I attended a lecture recently on evolution by an ordained rabbi who also happens to be a university biology professor. He maintained that the empirical evidence in favor of the scientific consensus regarding evolution and the age of the universe is overwhelming, but argued very passionately that, far from being a challenge to traditional Judaism, modern science can be seen to fit well with the classical Biblical commentaries of the Talmudic and Medieval eras. He showed how mainstream Judaism has never taken a literal view when reading Genesis and severally criticized the fundamentalist Christians (and more recently, ultra-orthodox rabbis) who reject evolution outright. I found his talk to be refreshing but not necessarily novel. I remember that when I was growing up the vast majority of my teachers and peers each came up with some scheme within his or her own mind to reconcile religious faith with science, since they held both to be correct. I found that in practice, this meant that there was not a great deal of difference in how they approached the natural world compared to atheists, except that they would think "look how marvelous God made the world to be," instead of "look how marvelous geological forces and natural selection have made the world to be." Believers in this kind of "theistic evolution," which holds that God directed natural forces as a means to create human life, can (and do) become successful Biologists and Biomedical researchers. This is in stark contrast to fundamentalists who feel that they have to reject huge swaths of science (cosmology, geology, biology, physics, astronomy, paleontology...) in order to justify a literal understanding of a ancient book. I strongly doubt that such a person could really participate in real research without a huge amount of mental compartmentalization and/or cognitive dissonance.
However, I am not so thrilled by theistic evolution either, even though I used to be a strong believer in it for many years.
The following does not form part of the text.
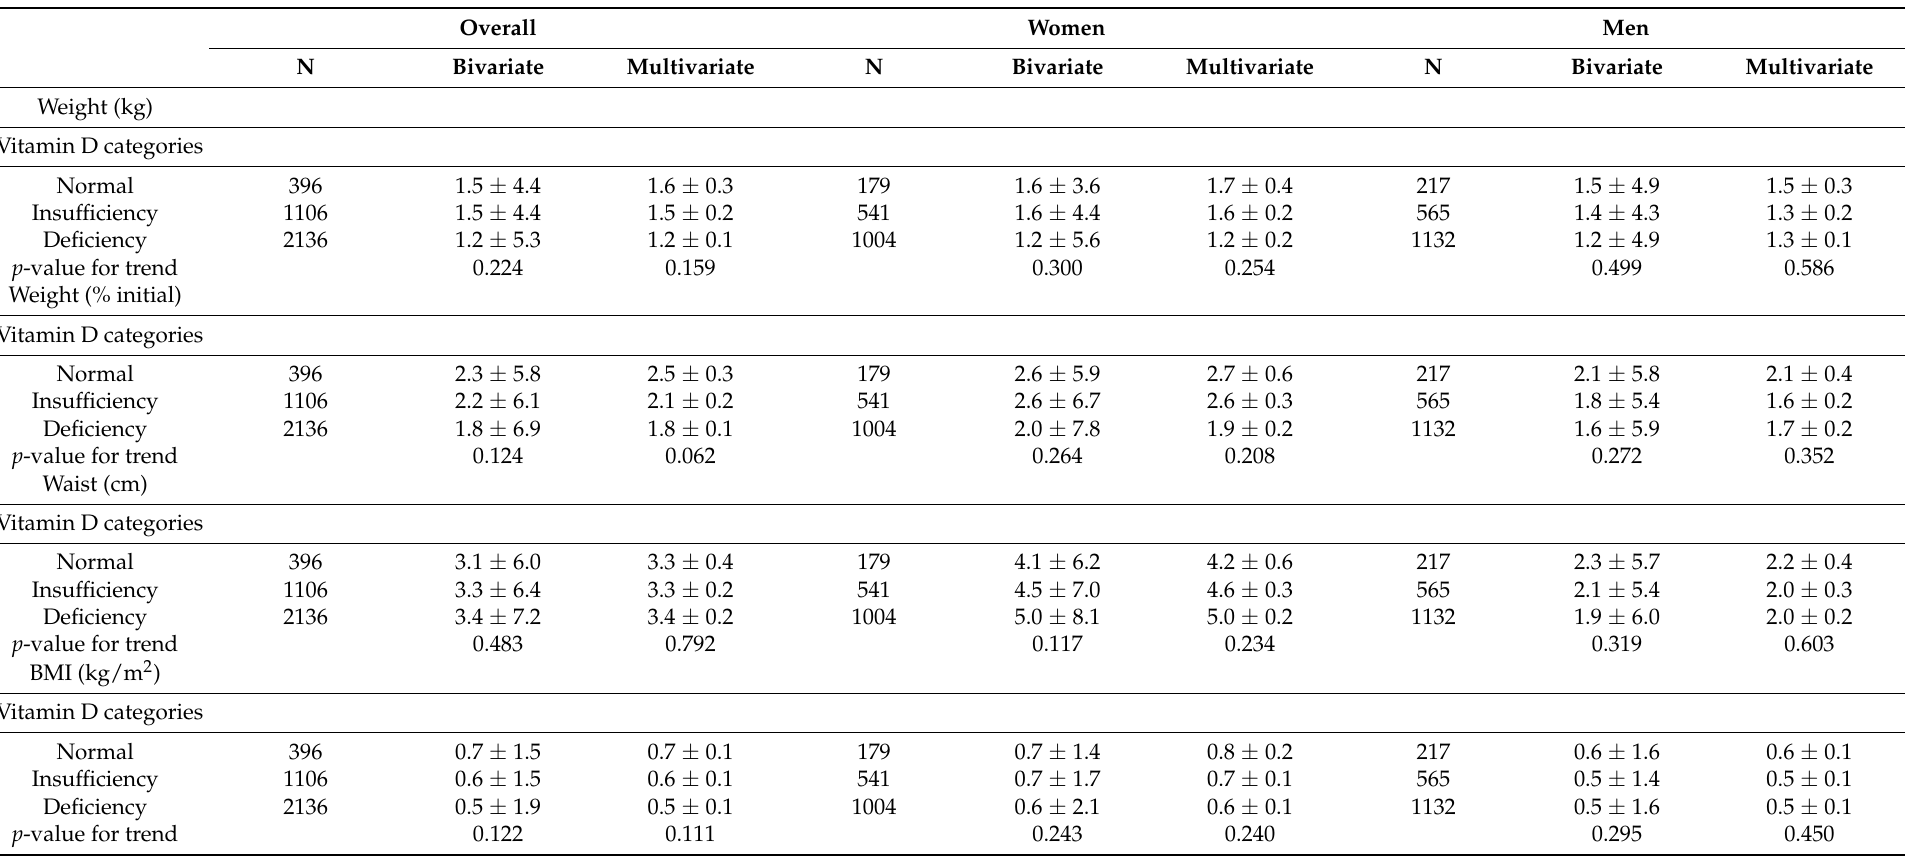
Table 1. Bivariate and multivariate comparisons of 5-year changes in weight and waist according to baseline vitamin D categories, overall and by sex, Co- Laus|PsyCoLaus study,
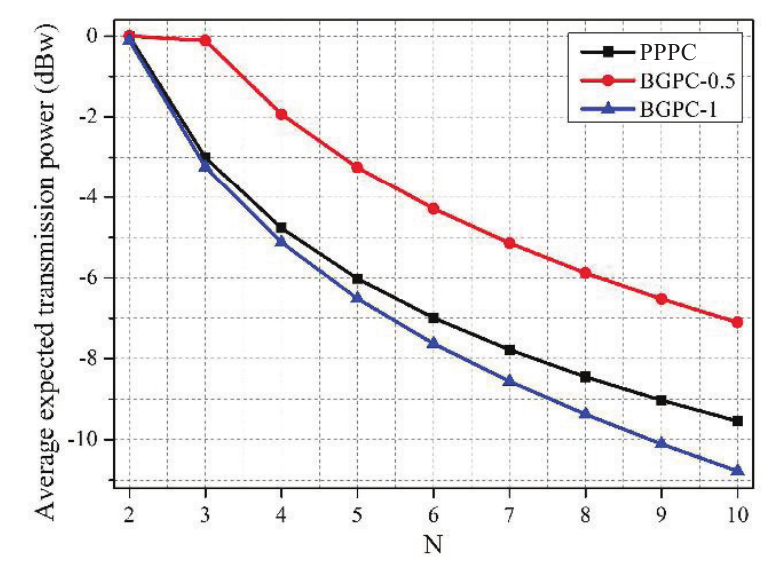
Figure 10. Average expected transmission power vs. N under schemes with different pricing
It is really a compromise, a forced syncrotism for the times when one wants so badly for one's dearly held religious beliefs to be in sync with empirical observations . So while I commend believers who possess the intellectual honesty to say that the evidence backing evolution and the age of the universe is convincing, I wish that they could just take that one further step and see how having a deity is no longer a necessary component. However, I know from experience that there is a huge emotional gap between believing in theistic evolution (and therefore being about to go on with one's regular religious beliefs and practices) compared to taking that final step and becoming an atheist.
On a related note, I've also found a rather lengthy but very well researched letter from a religious Jew which articulates a litany of logical difficulties inherent in belief in the inerrancy of the Bible and Talmud. I've always been especially disturbed by apologists who try to justify statements in the Talmud about spontaneous generation, folk remedies, or astronomy etc. that are currently known to be wrong by saying that "the sages were right then, but now nature has changed." I feel that to claim that, for example, lice really did come grow out of the dirt two thousand of years ago (as was believed by the Greeks) but nature suddenly changed between then and now so that they reproduce sexually just because an text taken to be "received wisdom" says so shows how strongly critical thinking is being suppressed. This is especially ironic considering that the Talmud itself is basically one long exercise in critically analyzing rabbinic dicta.